§ **DATA SEGMENT**
####################

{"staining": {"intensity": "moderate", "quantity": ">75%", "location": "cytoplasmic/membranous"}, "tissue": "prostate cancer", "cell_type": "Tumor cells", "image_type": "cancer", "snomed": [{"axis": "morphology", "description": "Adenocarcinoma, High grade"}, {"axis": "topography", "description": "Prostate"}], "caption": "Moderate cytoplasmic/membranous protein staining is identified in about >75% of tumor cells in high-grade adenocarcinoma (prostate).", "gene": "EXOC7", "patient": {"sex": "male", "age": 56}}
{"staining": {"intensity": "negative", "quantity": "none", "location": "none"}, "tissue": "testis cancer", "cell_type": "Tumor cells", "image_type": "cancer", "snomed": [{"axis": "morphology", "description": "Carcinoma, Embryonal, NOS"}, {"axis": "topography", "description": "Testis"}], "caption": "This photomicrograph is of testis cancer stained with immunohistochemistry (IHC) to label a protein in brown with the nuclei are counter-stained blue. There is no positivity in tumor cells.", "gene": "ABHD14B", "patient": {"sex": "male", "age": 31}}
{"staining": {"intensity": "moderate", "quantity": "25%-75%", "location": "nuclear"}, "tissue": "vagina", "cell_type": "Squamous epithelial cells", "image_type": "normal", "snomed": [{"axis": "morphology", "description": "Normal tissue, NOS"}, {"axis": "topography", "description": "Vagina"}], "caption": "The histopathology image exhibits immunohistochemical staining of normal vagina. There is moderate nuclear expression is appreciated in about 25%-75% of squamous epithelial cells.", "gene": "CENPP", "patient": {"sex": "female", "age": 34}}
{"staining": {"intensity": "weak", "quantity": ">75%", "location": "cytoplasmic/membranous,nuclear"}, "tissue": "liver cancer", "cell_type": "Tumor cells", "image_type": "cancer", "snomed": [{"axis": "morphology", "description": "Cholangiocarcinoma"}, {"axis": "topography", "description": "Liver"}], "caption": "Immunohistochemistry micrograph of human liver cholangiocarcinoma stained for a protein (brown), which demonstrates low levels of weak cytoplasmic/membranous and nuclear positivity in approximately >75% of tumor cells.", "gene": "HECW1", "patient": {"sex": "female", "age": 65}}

####################

§ **TO DO**
Please transcribe the listing in its entirety, exactly.

§ **TASK ANSWER**
{"staining": {"intensity": "moderate", "quantity": ">75%", "location": "cytoplasmic/membranous"}, "tissue": "prostate cancer", "cell_type": "Tumor cells", "image_type": "cancer", "snomed": [{"axis": "morphology", "description": "Adenocarcinoma, High grade"}, {"axis": "topography", "description": "Prostate"}], "caption": "Moderate cytoplasmic/membranous protein staining is identified in about >75% of tumor cells in high-grade adenocarcinoma (prostate).", "gene": "EXOC7", "patient": {"sex": "male", "age": 56}}
{"staining": {"intensity": "negative", "quantity": "none", "location": "none"}, "tissue": "testis cancer", "cell_type": "Tumor cells", "image_type": "cancer", "snomed": [{"axis": "morphology", "description": "Carcinoma, Embryonal, NOS"}, {"axis": "topography", "description": "Testis"}], "caption": "This photomicrograph is of testis cancer stained with immunohistochemistry (IHC) to label a protein in brown with the nuclei are counter-stained blue. There is no positivity in tumor cells.", "gene": "ABHD14B", "patient": {"sex": "male", "age": 31}}
{"staining": {"intensity": "moderate", "quantity": "25%-75%", "location": "nuclear"}, "tissue": "vagina", "cell_type": "Squamous epithelial cells", "image_type": "normal", "snomed": [{"axis": "morphology", "description": "Normal tissue, NOS"}, {"axis": "topography", "description": "Vagina"}], "caption": "The histopathology image exhibits immunohistochemical staining of normal vagina. There is moderate nuclear expression is appreciated in about 25%-75% of squamous epithelial cells.", "gene": "CENPP", "patient": {"sex": "female", "age": 34}}
{"staining": {"intensity": "weak", "quantity": ">75%", "location": "cytoplasmic/membranous,nuclear"}, "tissue": "liver cancer", "cell_type": "Tumor cells", "image_type": "cancer", "snomed": [{"axis": "morphology", "description": "Cholangiocarcinoma"}, {"axis": "topography", "description": "Liver"}], "caption": "Immunohistochemistry micrograph of human liver cholangiocarcinoma stained for a protein (brown), which demonstrates low levels of weak cytoplasmic/membranous and nuclear positivity in approximately >75% of tumor cells.", "gene": "HECW1", "patient": {"sex": "female", "age": 65}}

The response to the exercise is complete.